*Tasks for this exercise*.
1. According to the memorandum, when did CIPFA first issue its guidance on the Role of the Chief Finance Officer in Local Government?
2. Copy everything in the memorandum from "The Society includes" down to "and every authority.", renaming "Society" as "Association".

Memorandum by the Society of County Treasurers
The Society of County Treasurers (SCT) welcomes
the opportunity to submit evidence to the Environment Sub-Committee.
The Society includes and represents the Chief
Finance Officer of each Shire County Council.
Sound financial governance must be at the heart
of the new political arrangements which local authorities are
introducing. It should be part of the culture and ethos of each
and every authority.
Within this, the role, position and influence
of the Chief Finance Officer is a key consideration. The SCT strongly
endorses the point made previously by CIPFA that it is up to each
local authority to satisfy itself that its management arrangements
are consistent with the law. In doing so, each authority should
satisfy themselves that their arrangements are consistent with
good corporate governance and that the authority and corporate
management team have sufficient access to financial information
This principle is paramount. The SCT recognises
that throughout the country there are a variety of different approaches
being followed by authorities, which are now modernising their
political and decision making structures. These approaches are
all in different stages of development. As a consequence, there
is no common model for the role of Chief Finance Officer and how
financial governance is embossed in the culture and organisation
of an authority. What is vital, however, and should be common
is that the Chief Finance Officer enjoys sufficient status in
the organisation and is afforded the current statutory protection.
The SCT would argue that as a matter of principle
the individual circumstances of each local authority need to be
taken into account in such deliberations and that any attempt
to move towards rigid prescription would be a mistake. However,
the SCT is concerned that the importance of the Chief Finance
Officer and financial governance should not be overlooked in the
changing pattern of local authority development that is now taking
CIPFA is reviewing guidance, which they previously
issued in February 1999, on the Role of the Chief Finance Officer
in Local Government. The SCT has provided evidence to CIPFA to
assist in this key updating of principles. The SCT strongly supports
the work that CIPFA is now undertaking.

*Dataset content*.
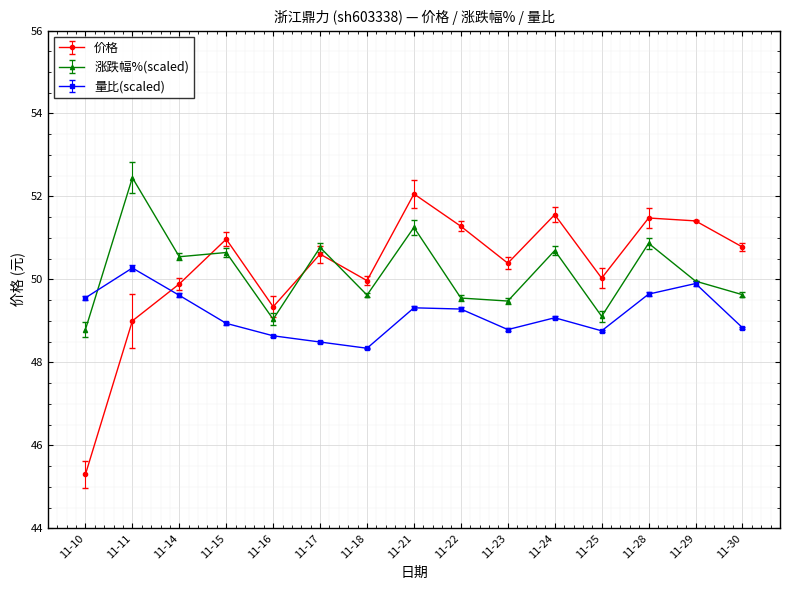

Does the chart have visible grid lines?

Yes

*Solutions to the tasks*.
1. February 1999.

2.
The Association includes and represents the Chief
Finance Officer of each Shire County Council.
Sound financial governance must be at the heart
of the new political arrangements which local authorities are
introducing. It should be part of the culture and ethos of each
and every authority.